READING TEXT ->
[BEGIN]
This is very important in stopping the monopoly.

1.Bigger is not better.

2.Foriegn owned, money flows out of the country.

3.Poorly trained low qualified techs.

4.Uses their own manufactured poor quality glass.

5.Hurts the local independent shops and local economy similar to Walmart.

6.Law suits, suing local Govt. when they do not get their way costing the

local taxpayers $$$

Please use this as a example to how to educate your customers.

If this is done over time the brand will be dethroned.

Good Luck

Re: Educating your customers

AAA Glass
This is very important in stopping the monopoly.

1.Bigger is not better.

2.Foriegn owned, money flows out of the country.

3.Poorly trained low qualified techs.

4.Uses their own manufactured poor quality glass.

5.Hurts the local independent shops and local economy similar to Walmart.

6.Law suits, suing local Govt. when they do not get their way costing the

local taxpayers $$$

Please use this as a example to how to educate your customers.

If this is done over time the brand will be dethroned.

Good Luck


Ok, I think this is the right message, but some of the bullets are either wrong, or don't connect. The key is to promote the things that are absolutely true. How about this:

1) Bigger is not better: Our customers are people, not transactions. We are big enough to give you the service you need, and small enough to remember you are our neighbor.

2) Foreign Owned - We are locally owned. Your money stays in the community, we are your neighbor and have a vested interest in supporting local business.

3) Poorly trained / low quality techs: That is not true. I would bet that a Safelite tech receives more training than most/all independents out there. That doesn't make them better. They are forced to use one set of tools (even when those aren't the right tools for the job), and trained on a very narrow range of techniques. The focus is on production and the next guy on the list, not a professional that is willing and able to think outside of the box to solve whatever issue you have. A good independent has a group of craftsman with the tools, skill and time to properly address whatever the customer needs.

4) Uses own glass - not true enough to use. For every argument you raise on this, they will have a counter argument. Less than 30% of what S installs comes from S. If you buy from a distributor, you use whatever they send...with certain exceptions. Focus on outcomes. You will be happy. We guarantee it (and then back it up).

5) Safelite is not Walmart. not even close. They are more expensive. Walmart provides a price/availability solution that would often go unfilled, Safelite does not. Safelite is a generic, national entity that, at best, can do an imitation of a decent service experience at a local shop. The majority of people you try to convince of this probably shop at Walmart for some things. They DO NOT ADD VALUE to a market. Everything they do or provide can be done or provided by a local at the same value proposition with more connection to the local community.

6) Lawsuits etc... Can't argue this. It comes down to a company that has decided to invest the majority of their money in a large, national way to consolidate as much work as possible in less "buckets"...and they defend that investment vigorously .

It comes down to this: a good local provider can do everything Safelite can do - PLUS provide real personal service (call who you want, not a call center), PLUS commit truly to a community (chamber of commerce, charity, sponsorships etc..), PLUS provide the right person for the job - every time, at a price that is competitive with anyone, using the best products available. We are your neighbors. We are connected to the community, we rise and fall with you...we show our appreciation on every job.

Re: Educating your customers

Educate this; Low ball Auto Glass is going to do the same job you do for a lot less than you would charge. Easier to educate your customers to speak Spanish. How much GRINGO?

Re: Educating your customers

If all you have to sell is price, you will lose - or win and lose anyway. People will pay for value, but the value has to truly be there - if you can't quantify why you are different than "lowball", or "big chain"....consider going to work for one of them, because you will fail.

Re: Educating your customers

I truly believe in education for our customers, but when all of us do things differently, wide range of pricing, talk negative about one another, etc., why would anyone listen. I have a wide range of automotive training as well as residential, worked very close with suppliers and believe me, even our distributors feed us false info so we buy. We need to educate ourselves, work together and educate us and the customer together. Its not about the money, its about whats right.

Re: Educating your customers

Hate glass you are so right. It is always about money with everyone why

do most miss the real reel issue do what is right make the difference

by setting a good example in life and hopefully the flock will follow.
[END]
DIRECTIVE 1 -> Copy the rows verbatim, from the first row through the row containing "confirmed: confirmed -> published", with both of those rows included.
The rows that follow are unrelated to the discussion above.

MATERIAL TO PROCESS ->
[BEGIN]
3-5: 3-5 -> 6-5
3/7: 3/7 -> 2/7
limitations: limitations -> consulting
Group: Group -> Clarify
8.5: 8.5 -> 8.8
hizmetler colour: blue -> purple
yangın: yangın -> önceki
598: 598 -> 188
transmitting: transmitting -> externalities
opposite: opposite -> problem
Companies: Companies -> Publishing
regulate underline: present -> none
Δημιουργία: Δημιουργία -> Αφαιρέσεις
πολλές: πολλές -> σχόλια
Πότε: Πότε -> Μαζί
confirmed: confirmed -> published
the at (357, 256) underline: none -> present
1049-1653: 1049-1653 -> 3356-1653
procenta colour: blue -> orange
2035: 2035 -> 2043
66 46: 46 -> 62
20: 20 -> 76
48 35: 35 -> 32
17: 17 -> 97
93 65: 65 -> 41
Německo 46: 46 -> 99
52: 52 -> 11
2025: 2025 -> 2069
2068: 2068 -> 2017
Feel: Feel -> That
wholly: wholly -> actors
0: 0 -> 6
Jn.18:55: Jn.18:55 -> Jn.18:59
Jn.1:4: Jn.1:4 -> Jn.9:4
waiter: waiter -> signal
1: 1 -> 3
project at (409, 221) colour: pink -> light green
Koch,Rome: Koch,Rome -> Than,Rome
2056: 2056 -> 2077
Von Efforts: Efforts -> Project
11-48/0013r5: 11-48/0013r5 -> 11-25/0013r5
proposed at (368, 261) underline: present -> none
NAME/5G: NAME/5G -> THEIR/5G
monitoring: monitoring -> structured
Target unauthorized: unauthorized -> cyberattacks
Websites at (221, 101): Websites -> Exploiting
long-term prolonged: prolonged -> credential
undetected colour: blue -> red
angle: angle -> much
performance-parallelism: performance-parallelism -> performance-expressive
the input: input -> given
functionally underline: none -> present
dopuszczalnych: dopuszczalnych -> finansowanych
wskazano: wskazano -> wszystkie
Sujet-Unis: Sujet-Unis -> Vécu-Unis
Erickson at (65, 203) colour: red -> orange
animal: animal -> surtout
[END]
DIRECTIVE 2 -> According to the forum thread on educating auto glass customers, how much of what Safelite installs comes from Safelite itself?

RESPONSE 1 ->
3-5: 3-5 -> 6-5
3/7: 3/7 -> 2/7
limitations: limitations -> consulting
Group: Group -> Clarify
8.5: 8.5 -> 8.8
hizmetler colour: blue -> purple
yangın: yangın -> önceki
598: 598 -> 188
transmitting: transmitting -> externalities
opposite: opposite -> problem
Companies: Companies -> Publishing
regulate underline: present -> none
Δημιουργία: Δημιουργία -> Αφαιρέσεις
πολλές: πολλές -> σχόλια
Πότε: Πότε -> Μαζί
confirmed: confirmed -> published

RESPONSE 2 -> Less than 30%.